L’ensemble est encore un travail « exploratoire », qui doit être complété par une enquête qualitative, constituée d’entretiens. Il s’en dégage néanmoins quelques lignes de force. Ces jeunes sont bien intégrés dans la famille et dans l’école (contrairement aux analyses courantes, ils ne s’estiment pas injustement traités par cette dernière), mais leur rapport à la société est nettement plus conflictuel  : une majorité juge la société injuste  ; 42%, soit une minorité significative, se sentent discriminés sur leur physique ou leur manière de s’habiller et, pour 35% de ceux qui sont d’origine étrangère, en raison de leurs caractéristiques ethniques et culturelles ou de leur religion.

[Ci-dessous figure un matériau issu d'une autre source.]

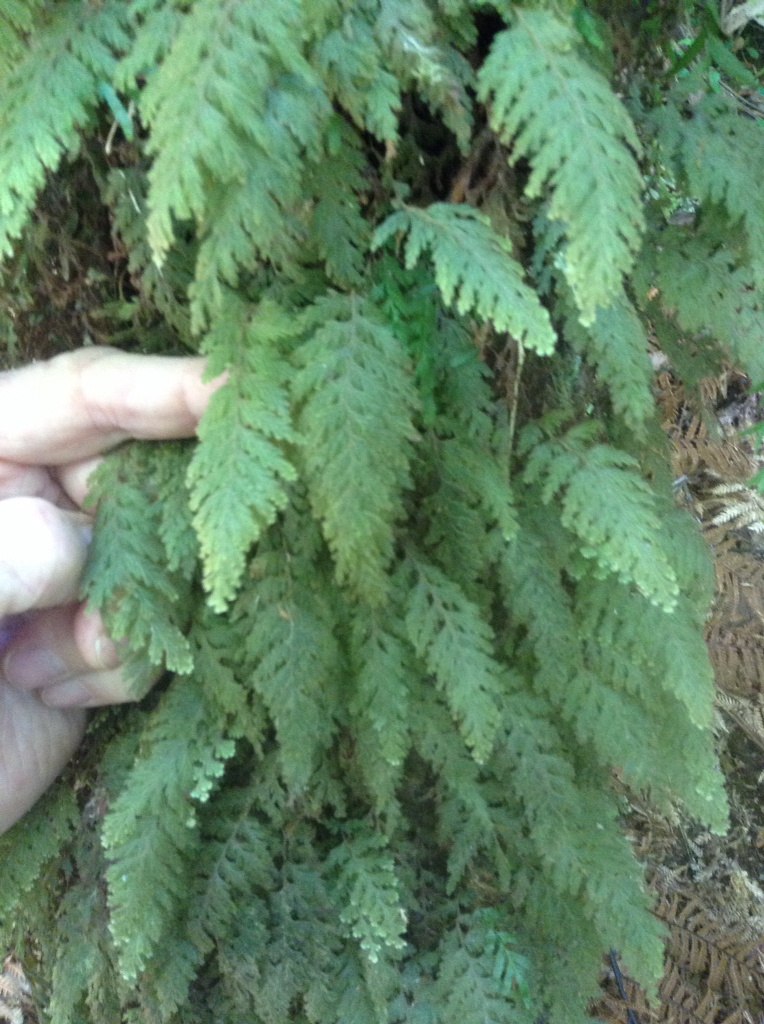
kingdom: Plantae
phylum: Tracheophyta
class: Polypodiopsida
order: Hymenophyllales
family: Hymenophyllaceae
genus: Hymenophyllum
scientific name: Hymenophyllum frankliniae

Plus délicat  : à proportion de 11%, les élèves sondés adhèrent à ce que les chercheurs qualifient l’« absolutisme religieux ». Ils considèrent qu’« il y a une seule vraie religion » et que, dans l’explication de la création du monde, « c’est la religion qui a raison plutôt que la science ». Un net écart est constaté entre les confessions : les lycéens musulmans interrogés sont trois fois plus nombreux (32%) à adhérer à cet « absolutisme » que l’ensemble des lycéens sondés (10,7%). Et cinq fois plus que les jeunes chrétiens (6%). Par ailleurs, si 4% des jeunes de toutes confessions défendent une vision absolutiste de la religion tout en adhérant à des idées radicales, ce chiffre monte à 12% chez les jeunes musulmans de l’échantillon, soit le triple.
L’effet religion serait-il exagéré et isolé arbitrairement alors que des causes sociales expliqueraient mieux ces écarts ? Pas selon les chercheurs qui, en faisant varier les critères socio-économiques, constatent que « cela ne change qu’à la marge les résultats de la perméabilité aux idées radicales ».
Quel sera l’impact d’opinion de cette enquête, dont on voit bien l’exploitation politique sans scrupule qui peut en être faite  ? « Le déni ou l’euphémisation ne servent pas le débat citoyen. Se taire, ce serait laisser le champ libre aux extrémismes », répond Olivier Galland. « Il ne s’agit pas, précise pour sa part Anne Muxel, d’une mesure des comportements ni des passages à l’acte. Une très grande majorité de lycéens est imperméable à la radicalité - dont les deux tiers des jeunes musulmans -, une petite minorité doit nous interroger ». L. C.